FIG. 5.

(A) Effect of B1R on JIP1 interaction with TAK1/TAB1. Cos1 cells were transfected with pHA-TAK1 and pFlag-TAB1, different amounts of pSG-HA-B1R or pSG-HA-B1R(K149Q), and pGST-JIP1 as indicated. The correct expression of the proteins in the whole-cell extract is shown in the top gel. These extracts were used for a pull down with glutathione-Sepharose (arrow), and the proteins detected in a Western blot are shown in the middle panel. (B) Effect of B1R on the JIP1 interaction with MKK7. Cos1 cells were transfected with pFlag-MKK7, different amounts of pSG-HA-B1R or pSG-HA-B1R(K149Q), and pGST-JIP1 as indicated.
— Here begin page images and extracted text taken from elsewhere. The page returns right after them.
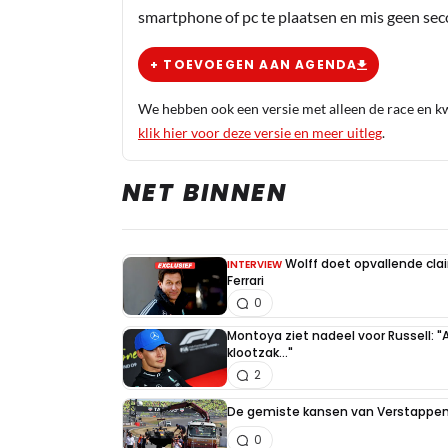
smartphone of pc te plaatsen en mis geen se
+ TOEVOEGEN AAN AGENDA
We hebben ook een versie met alleen de race en kwa
klik hier voor deze versie en meer uitleg
.
NET BINNEN
Wolff doet opvallende cla
INTERVIEW
Ferrari
0
Montoya ziet nadeel voor Russell: "
klootzak..."
2
De gemiste kansen van Verstappen 
0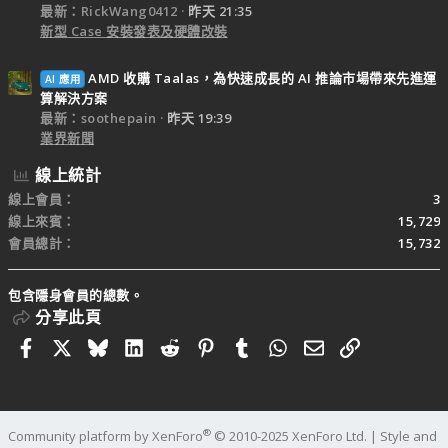
最新：RickWang0412
昨天 21:35
新型 Case 安裝發表及硬體改裝
AMD 收購 Taalas，為快速成長的 AI 推論市場帶來先進運
AI 應用
算解決方案
最新：soothepain
昨天 19:39
業界新聞
線上統計
線上會員
3
線上來賓
15,729
會員總計
15,732
包含隱身會員的總數。
分享此頁
Facebook
X
Bluesky
LinkedIn
Reddit
Pinterest
Tumblr
WhatsApp
電子郵件
連結
®
Community platform by XenForo
© 2010-2025 XenForo Ltd.
|
Style and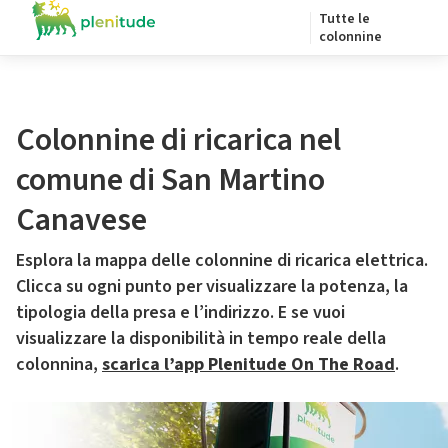
Tutte le
colonnine
Colonnine di ricarica nel
comune di San Martino
Canavese
Esplora la mappa delle colonnine di ricarica elettrica.
Clicca su ogni punto per visualizzare la potenza, la
tipologia della presa e l’indirizzo. E se vuoi
visualizzare la disponibilità in tempo reale della
colonnina,
scarica l’app Plenitude On The Road
.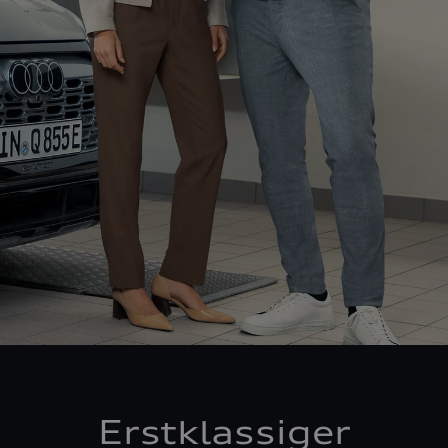
Erstklassiger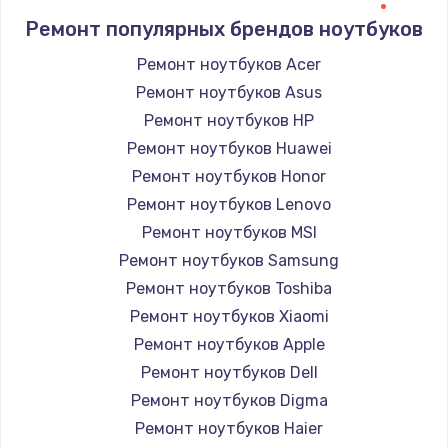
Ремонт популярных брендов ноутбуков
Ремонт ноутбуков Acer
Ремонт ноутбуков Asus
Ремонт ноутбуков HP
Ремонт ноутбуков Huawei
Ремонт ноутбуков Honor
Ремонт ноутбуков Lenovo
Ремонт ноутбуков MSI
Ремонт ноутбуков Samsung
Ремонт ноутбуков Toshiba
Ремонт ноутбуков Xiaomi
Ремонт ноутбуков Apple
Ремонт ноутбуков Dell
Ремонт ноутбуков Digma
Ремонт ноутбуков Haier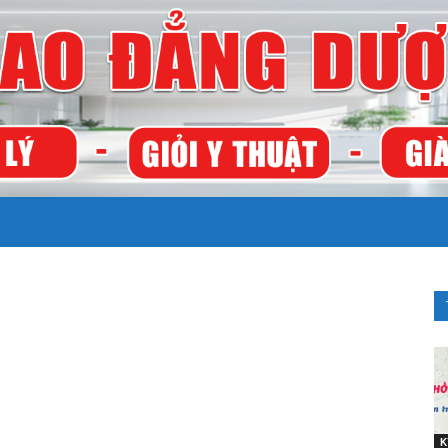
TRƯỜNG
CAO
K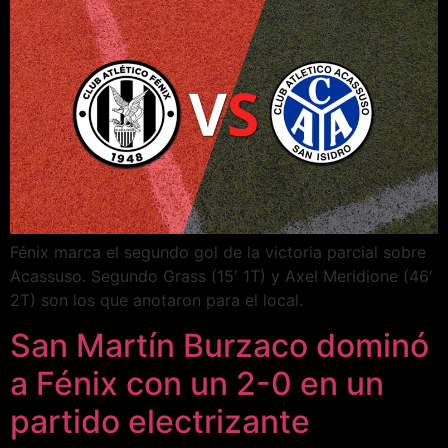
Fénix marca el segundo gol de la victoria parcial sobre
Acassuso. Segundo Grass (15′ 1T) y Axel Meridione (46′
2T) son los que anotaron para el local.
San Martín Burzaco dominó
a Fénix con un 2-0 en un
partido electrizante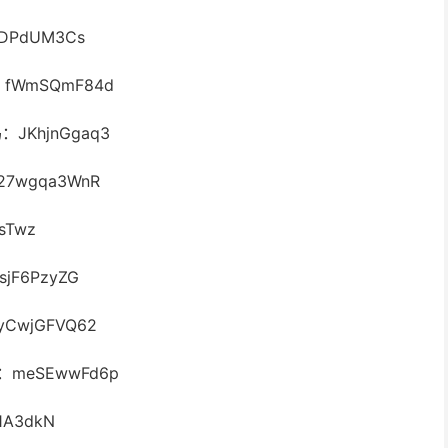
PdUM3Cs
fWmSQmF84d
JKhjnGgaq3
7wgqa3WnR
sTwz
jF6PzyZG
CwjGFVQ62
meSEwwFd6p
A3dkN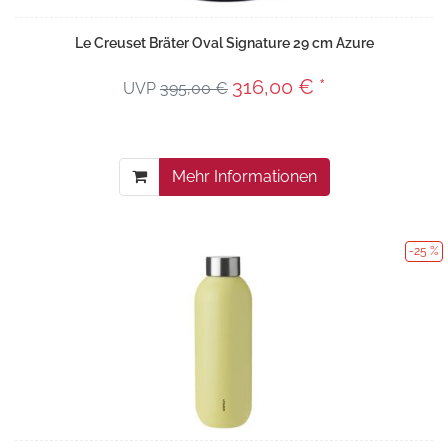
Le Creuset Bräter Oval Signature 29 cm Azure
316,00 € *
UVP
395,00 €
Mehr Informationen
-25 %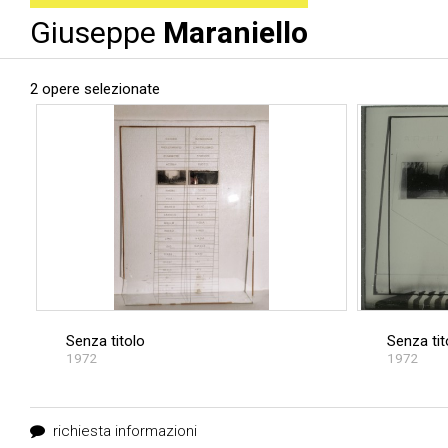
Giuseppe
Maraniello
2 opere selezionate
Senza titolo
Senza tit
1972
1972
richiesta informazioni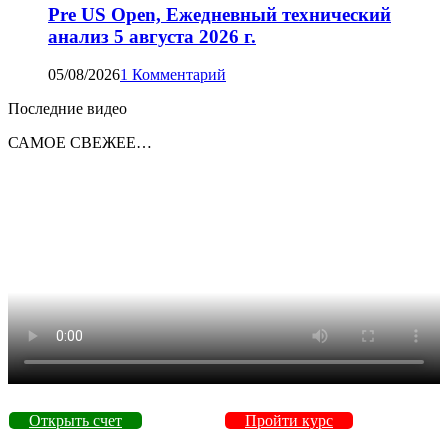
Pre US Open, Ежедневный технический
анализ 5 августа 2026 г.
05/08/2026
1 Комментарий
Последние видео
САМОЕ СВЕЖЕЕ…
Открыть счет
Пройти курс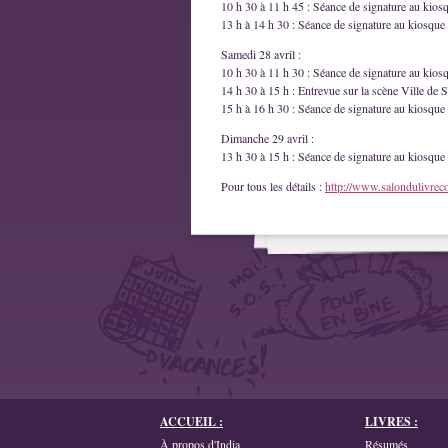
10 h 30 à 11 h 45 : Séance de signature au kios
13 h à 14 h 30 : Séance de signature au kiosque 
Samedi 28 avril :
10 h 30 à 11 h 30 : Séance de signature au kios
14 h 30 à 15 h : Entrevue sur la scène Ville de S
15 h à 16 h 30 : Séance de signature au kiosque 
Dimanche 29 avril :
13 h 30 à 15 h : Séance de signature au kiosque 
Pour tous les détails :
http://www.salondulivrec
ACCUEIL :
LIVRES :
À propos d'India
Résumés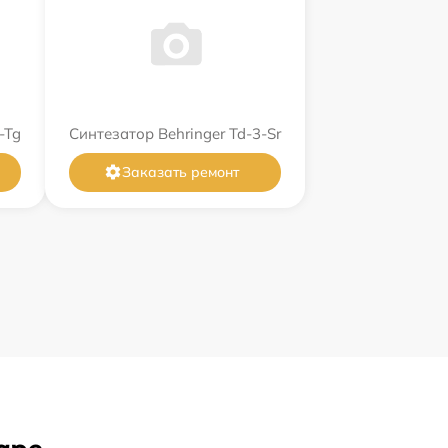
-Tg
Синтезатор Behringer Td-3-Sr
Заказать ремонт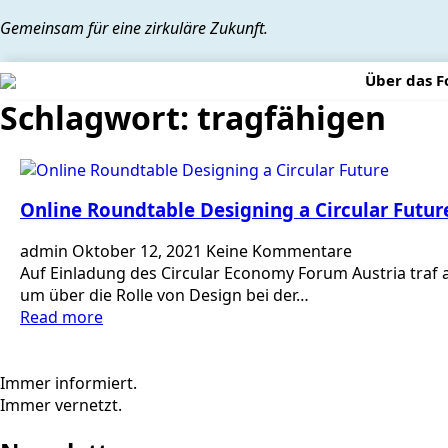
Gemeinsam für eine zirkuläre Zukunft.
Über das 
Schlagwort:
tragfähigen
Online Roundtable Designing a Circular Futur
admin
Oktober 12, 2021
Keine Kommentare
Auf Einladung des Circular Economy Forum Austria traf
um über die Rolle von Design bei der…
Read more
Immer informiert.
Immer vernetzt.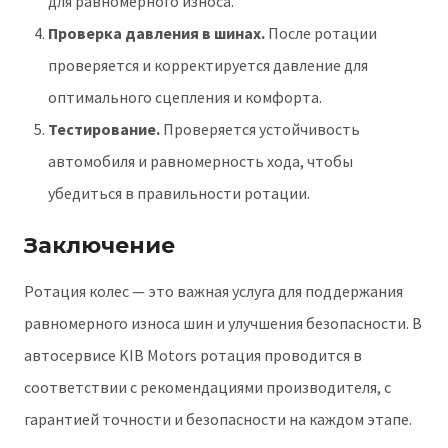
для равномерного износа.
Проверка давления в шинах.
После ротации
проверяется и корректируется давление для
оптимального сцепления и комфорта.
Тестирование.
Проверяется устойчивость
автомобиля и равномерность хода, чтобы
убедиться в правильности ротации.
Заключение
Ротация колес — это важная услуга для поддержания
равномерного износа шин и улучшения безопасности. В
автосервисе KIB Motors ротация проводится в
соответствии с рекомендациями производителя, с
гарантией точности и безопасности на каждом этапе.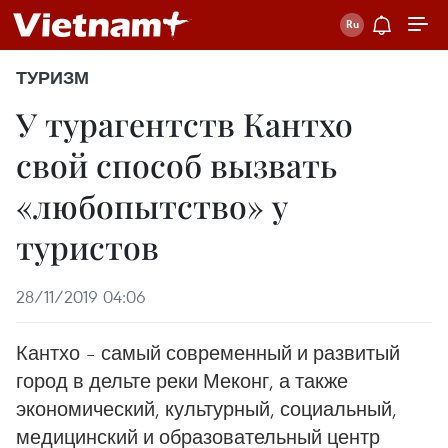
ТУРИЗМ
У турагентств Кантхо
свой способ вызвать
«любопытство» у
туристов ​
28/11/2019 04:06
Кантхо – самый современный и развитый
город в дельте реки Меконг, а также
экономический, культурный, социальный,
медицинский и образовательный центр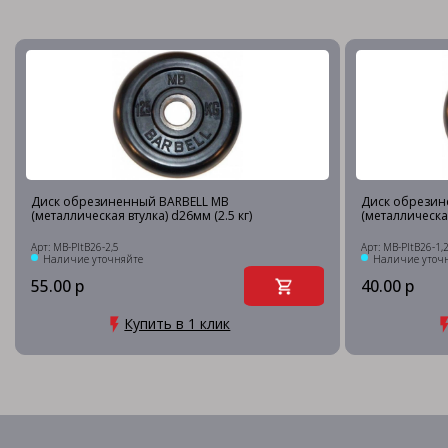
Диск обрезиненный BARBELL MB
Диск обрезин
(металлическая втулка) d26мм (2.5 кг)
(металлическая
Арт: MB-PltB26-2,5
Арт: MB-PltB26-1,
Наличие уточняйте
Наличие уточ
55.00 р
40.00 р
Купить в 1 клик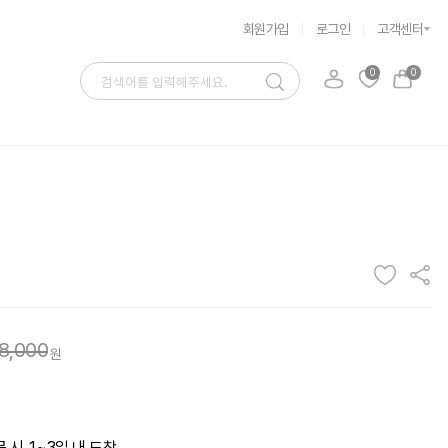
회원가입
로그인
고객센터
0
0
8,000
원
 시 1~3일 내 도착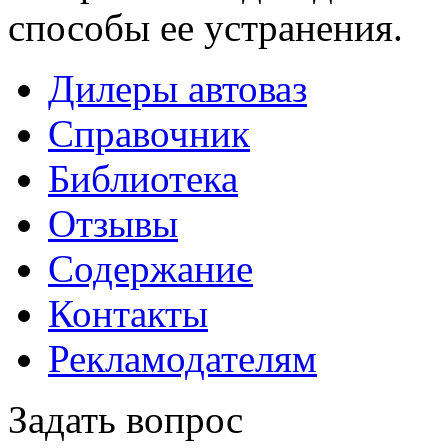
способы ее устранения.
Дилеры автоваз
Справочник
Библиотека
Отзывы
Содержание
Контакты
Рекламодателям
Задать вопрос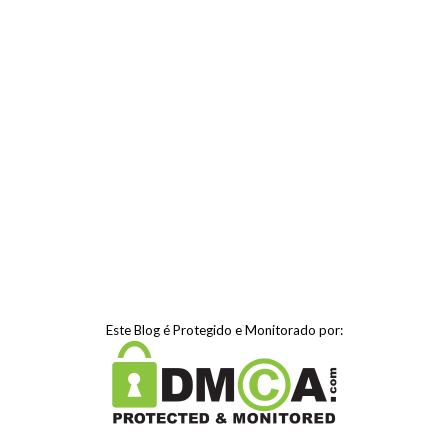
Este Blog é Protegido e Monitorado por: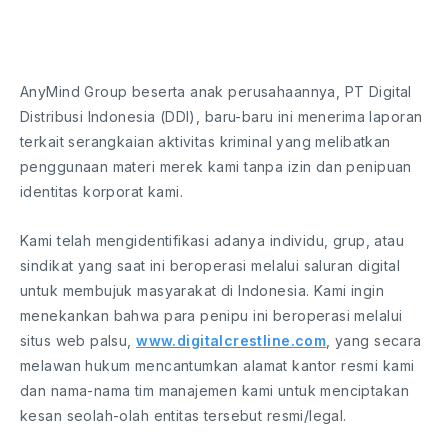
AnyMind Group beserta anak perusahaannya, PT Digital
Distribusi Indonesia (DDI), baru-baru ini menerima laporan
terkait serangkaian aktivitas kriminal yang melibatkan
penggunaan materi merek kami tanpa izin dan penipuan
identitas korporat kami.
Kami telah mengidentifikasi adanya individu, grup, atau
sindikat yang saat ini beroperasi melalui saluran digital
untuk membujuk masyarakat di Indonesia. Kami ingin
menekankan bahwa para penipu ini beroperasi melalui
situs web palsu,
www.digitalcrestline.com
, yang secara
melawan hukum mencantumkan alamat kantor resmi kami
dan nama-nama tim manajemen kami untuk menciptakan
kesan seolah-olah entitas tersebut resmi/legal.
The proteins in the whole-cell extract were used for a pull down with glutathione-Sepharose and Western blot analysis (middle blot). The interaction was confirmed by an alternative method using immunoprecipitation (lower right panel). For the detection of the interaction of B1R and MKK7 through JIP1, Cos1 cells were transfected with the plasmids pSG-HA-B1R and pFlag-MKK7 (1 μg) with and without pGST-JIP1. The extract was immunoprecipitated with anti-Flag (brings down MKK7 and its associated proteins), and the immunoprecipitated proteins were analyzed with an anti-HA antibody that detects B1R and anti-Flag to detect MKK7. (C) Effect of B1R on the JIP1 interaction with JNK. Cos1 cells were transfected with plasmids pFlag-JNK, different amounts of pSG-HA-B1R or pSG-HA-B1R(K149Q) and pGST-JIP1 as indicated. The expression of the proteins in the whole-cell extract is shown in the top gel, and the extract was used for a pull-down with glutathione-Sepharose and the proteins were detected in a Western blot (WB). −, without; +, with.